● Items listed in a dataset
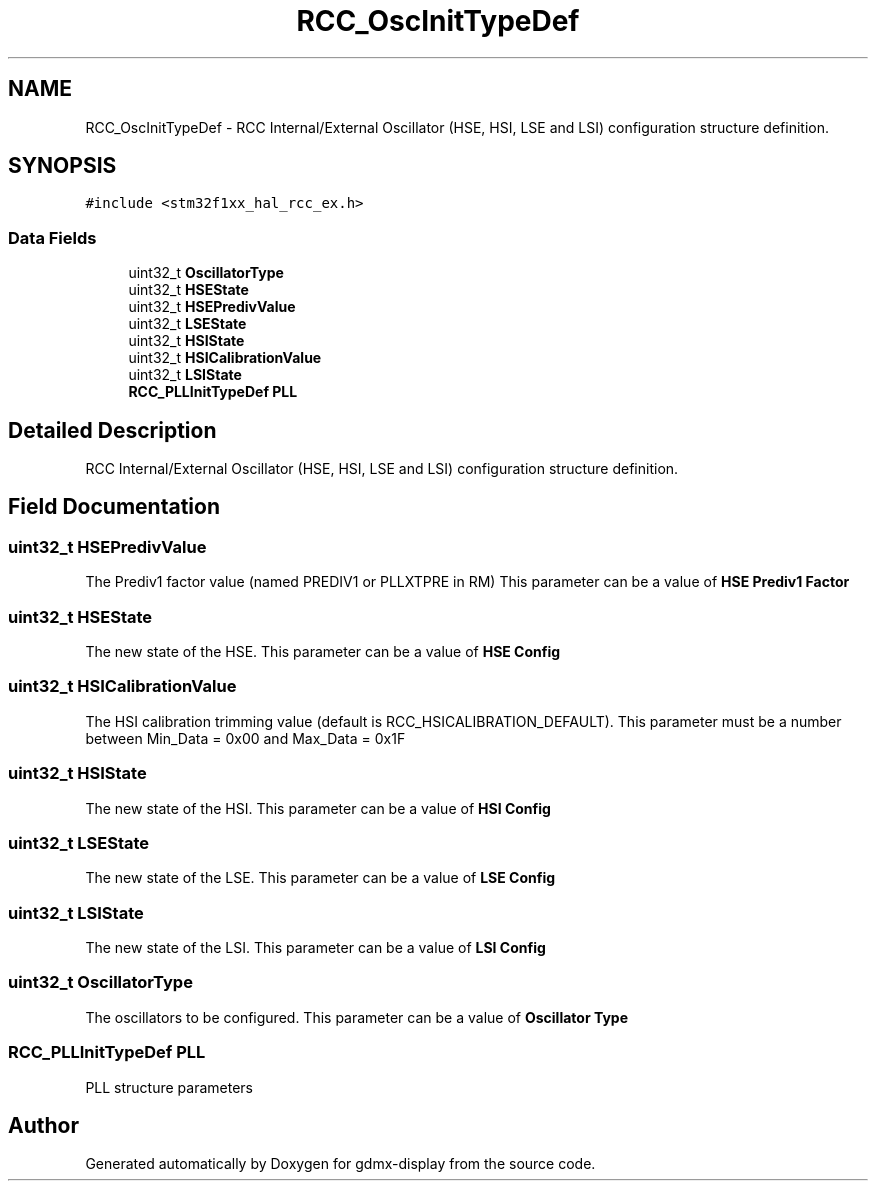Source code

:.TH "RCC_OscInitTypeDef" 3 "Mon May 24 2021" "gdmx-display" \" -*- nroff -*-
.ad l
.nh
.SH NAME
RCC_OscInitTypeDef \- RCC Internal/External Oscillator (HSE, HSI, LSE and LSI) configuration structure definition\&.  

.SH SYNOPSIS
.br
.PP
.PP
\fC#include <stm32f1xx_hal_rcc_ex\&.h>\fP
.SS "Data Fields"

.in +1c
.ti -1c
.RI "uint32_t \fBOscillatorType\fP"
.br
.ti -1c
.RI "uint32_t \fBHSEState\fP"
.br
.ti -1c
.RI "uint32_t \fBHSEPredivValue\fP"
.br
.ti -1c
.RI "uint32_t \fBLSEState\fP"
.br
.ti -1c
.RI "uint32_t \fBHSIState\fP"
.br
.ti -1c
.RI "uint32_t \fBHSICalibrationValue\fP"
.br
.ti -1c
.RI "uint32_t \fBLSIState\fP"
.br
.ti -1c
.RI "\fBRCC_PLLInitTypeDef\fP \fBPLL\fP"
.br
.in -1c
.SH "Detailed Description"
.PP 
RCC Internal/External Oscillator (HSE, HSI, LSE and LSI) configuration structure definition\&. 
.SH "Field Documentation"
.PP 
.SS "uint32_t HSEPredivValue"
The Prediv1 factor value (named PREDIV1 or PLLXTPRE in RM) This parameter can be a value of \fBHSE Prediv1 Factor\fP 
.SS "uint32_t HSEState"
The new state of the HSE\&. This parameter can be a value of \fBHSE Config\fP 
.SS "uint32_t HSICalibrationValue"
The HSI calibration trimming value (default is RCC_HSICALIBRATION_DEFAULT)\&. This parameter must be a number between Min_Data = 0x00 and Max_Data = 0x1F 
.SS "uint32_t HSIState"
The new state of the HSI\&. This parameter can be a value of \fBHSI Config\fP 
.SS "uint32_t LSEState"
The new state of the LSE\&. This parameter can be a value of \fBLSE Config\fP 
.SS "uint32_t LSIState"
The new state of the LSI\&. This parameter can be a value of \fBLSI Config\fP 
.SS "uint32_t OscillatorType"
The oscillators to be configured\&. This parameter can be a value of \fBOscillator Type\fP 
.SS "\fBRCC_PLLInitTypeDef\fP PLL"
PLL structure parameters 

.SH "Author"
.PP 
Generated automatically by Doxygen for gdmx-display from the source code\&.
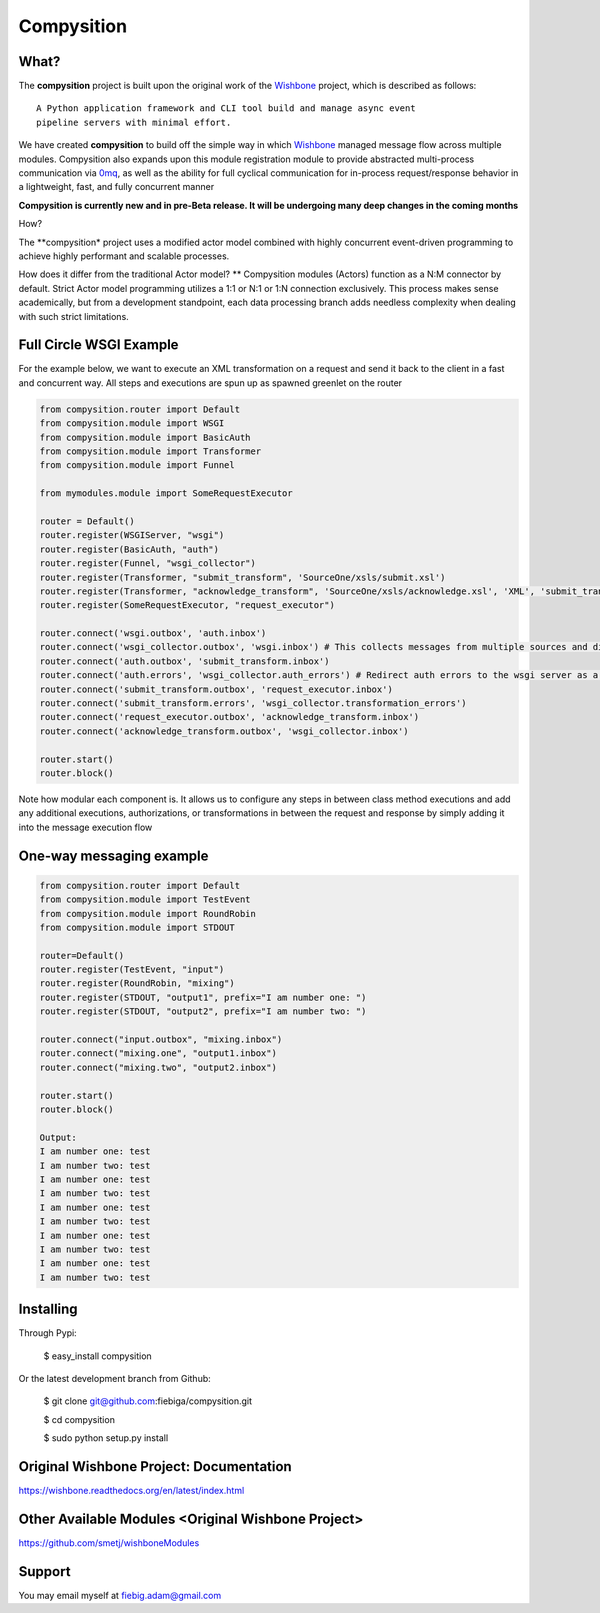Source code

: Compysition
========

What?
-----

The **compysition** project is built upon the original work of the Wishbone_ project, which is described as follows:
::

	A Python application framework and CLI tool build and manage async event
	pipeline servers with minimal effort.


We have created **compysition** to build off the simple way in which Wishbone_ managed message flow across multiple
modules. Compysition also expands upon this module registration module to provide abstracted multi-process communication
via 0mq_, as well as the ability for full cyclical communication for in-process request/response behavior in a lightweight,
fast, and fully concurrent manner

.. _0mq: http://zeromq.org/
.. _Wishbone: https://github.com/smetj/wishbone

**Compysition is currently new and in pre-Beta release. It will be undergoing many deep changes in the coming months**


How?

The **compysition* project uses a modified actor model combined with highly concurrent event-driven programming to achieve highly performant and scalable processes.

How does it differ from the traditional Actor model?
** Compysition modules (Actors) function as a N:M connector by default. Strict Actor model programming utilizes a 1:1 or N:1 or 1:N connection exclusively. This process makes sense academically, but from a development standpoint,
each data processing branch adds needless complexity when dealing with such strict limitations.

Full Circle WSGI Example
-------

For the example below, we want to execute an XML transformation on a request and send it back to the client in a fast
and concurrent way. All steps and executions are spun up as spawned greenlet on the router
    
.. image:: docs/examples/full_circle_wsgi_example.jpg
    :align: center
    
.. code-block:: python

	from compysition.router import Default
	from compysition.module import WSGI
	from compysition.module import BasicAuth
	from compysition.module import Transformer
	from compysition.module import Funnel
	
	from mymodules.module import SomeRequestExecutor
	
	router = Default()
	router.register(WSGIServer, "wsgi")
	router.register(BasicAuth, "auth")
	router.register(Funnel, "wsgi_collector")
	router.register(Transformer, "submit_transform", 'SourceOne/xsls/submit.xsl')
	router.register(Transformer, "acknowledge_transform", 'SourceOne/xsls/acknowledge.xsl', 'XML', 'submit_transform')  # *args are the subjects of transform
	router.register(SomeRequestExecutor, "request_executor")
	
	router.connect('wsgi.outbox', 'auth.inbox')
	router.connect('wsgi_collector.outbox', 'wsgi.inbox') # This collects messages from multiple sources and directs them to wsgi.inbox
	router.connect('auth.outbox', 'submit_transform.inbox')
	router.connect('auth.errors', 'wsgi_collector.auth_errors') # Redirect auth errors to the wsgi server as a 401 Unaothorized Error
	router.connect('submit_transform.outbox', 'request_executor.inbox')
	router.connect('submit_transform.errors', 'wsgi_collector.transformation_errors')
	router.connect('request_executor.outbox', 'acknowledge_transform.inbox')
	router.connect('acknowledge_transform.outbox', 'wsgi_collector.inbox')
	
	router.start()
	router.block()
	
Note how modular each component is. It allows us to configure any steps in between class method executions and add
any additional executions, authorizations, or transformations in between the request and response by simply
adding it into the message execution flow

One-way messaging example
-------

.. image:: docs/intro.png
    :align: center

.. code-block:: python

	from compysition.router import Default
	from compysition.module import TestEvent
	from compysition.module import RoundRobin
	from compysition.module import STDOUT

	router=Default()
	router.register(TestEvent, "input")
	router.register(RoundRobin, "mixing")
	router.register(STDOUT, "output1", prefix="I am number one: ")
	router.register(STDOUT, "output2", prefix="I am number two: ")
    
    	router.connect("input.outbox", "mixing.inbox")
    	router.connect("mixing.one", "output1.inbox")
    	router.connect("mixing.two", "output2.inbox")
    
    	router.start()
    	router.block()
    	
    	Output: 
    	I am number one: test
    	I am number two: test
    	I am number one: test
    	I am number two: test
    	I am number one: test
    	I am number two: test
    	I am number one: test
    	I am number two: test
    	I am number one: test
	I am number two: test


Installing
----------

Through Pypi:

	$ easy_install compysition

Or the latest development branch from Github:

	$ git clone git@github.com:fiebiga/compysition.git

	$ cd compysition

	$ sudo python setup.py install


Original Wishbone Project: Documentation
-------------

https://wishbone.readthedocs.org/en/latest/index.html


Other Available Modules <Original Wishbone Project>
-------

https://github.com/smetj/wishboneModules

Support
-------

You may email myself at fiebig.adam@gmail.com
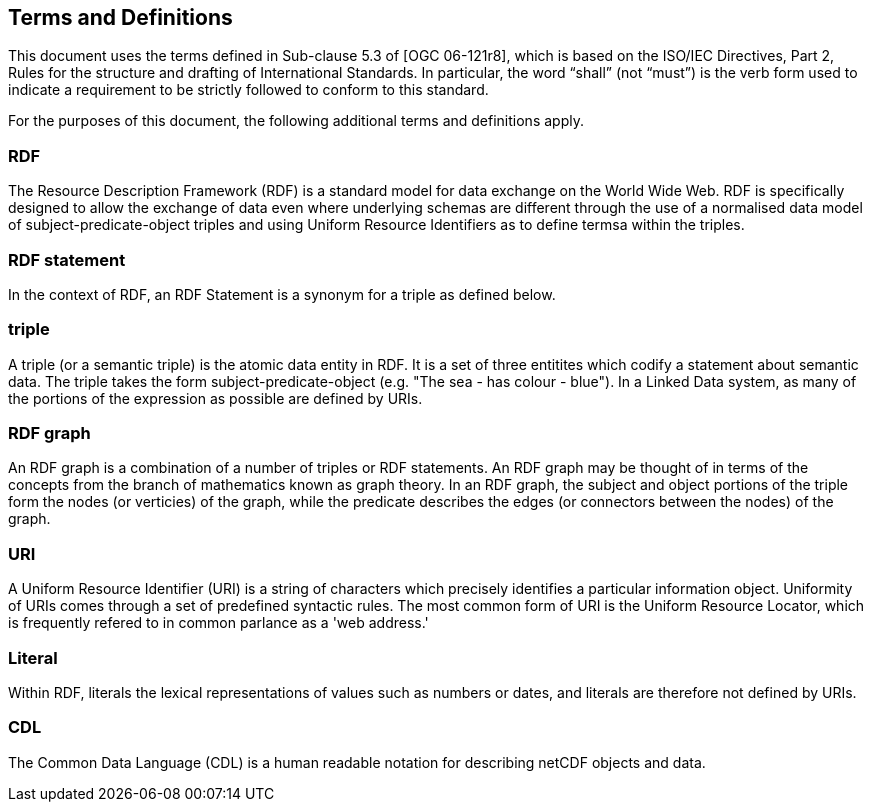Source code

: == Terms and Definitions
This document uses the terms defined in Sub-clause 5.3 of [OGC 06-121r8], which is based on the ISO/IEC Directives, Part 2, Rules for the structure and drafting of International Standards. In particular, the word “shall” (not “must”) is the verb form used to indicate a requirement to be strictly followed to conform to this standard.

For the purposes of this document, the following additional terms and definitions apply.

=== *RDF*
The Resource Description Framework (RDF) is a standard model for data exchange on the World Wide Web. RDF is specifically designed to allow the exchange of data even where underlying schemas are different through the use of a normalised data model of subject-predicate-object triples and using Uniform Resource Identifiers as to define termsa within the triples.

=== *RDF statement*
In the context of RDF, an RDF Statement is a synonym for a triple as defined below.

=== *triple*
A triple (or a semantic triple) is the atomic data entity in RDF. It is a set of three entitites which codify a statement about semantic data. The triple takes the form subject-predicate-object (e.g. "The sea - has colour - blue"). In a Linked Data system, as many of the portions of the expression as possible are defined by URIs.

=== *RDF graph*
An RDF graph is a combination of a number of triples or RDF statements. An RDF graph may be thought of in terms of the concepts from the branch of mathematics known as graph theory. In an RDF graph, the subject and object portions of the triple form the nodes (or verticies) of the graph, while the predicate describes the edges (or connectors between the nodes) of the graph.

=== *URI*
A Uniform Resource Identifier (URI) is a string of characters which precisely identifies a particular information object. Uniformity of URIs comes through a set of predefined syntactic rules. The most common form of URI is the Uniform Resource Locator, which is frequently refered to in common parlance as a 'web address.'

=== *Literal*
Within RDF, literals the lexical representations of values such as numbers or dates, and literals are therefore not defined by URIs.

=== *CDL*
The Common Data Language (CDL) is a human readable notation for describing netCDF objects and data.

● TASK GOAL
With "STDOUT" as the string to find, copy every line of the records that holds it.

● OUTPUT OF THE EXERCISE
	from compysition.module import STDOUT
	router.register(STDOUT, "output1", prefix="I am number one: ")
	router.register(STDOUT, "output2", prefix="I am number two: ")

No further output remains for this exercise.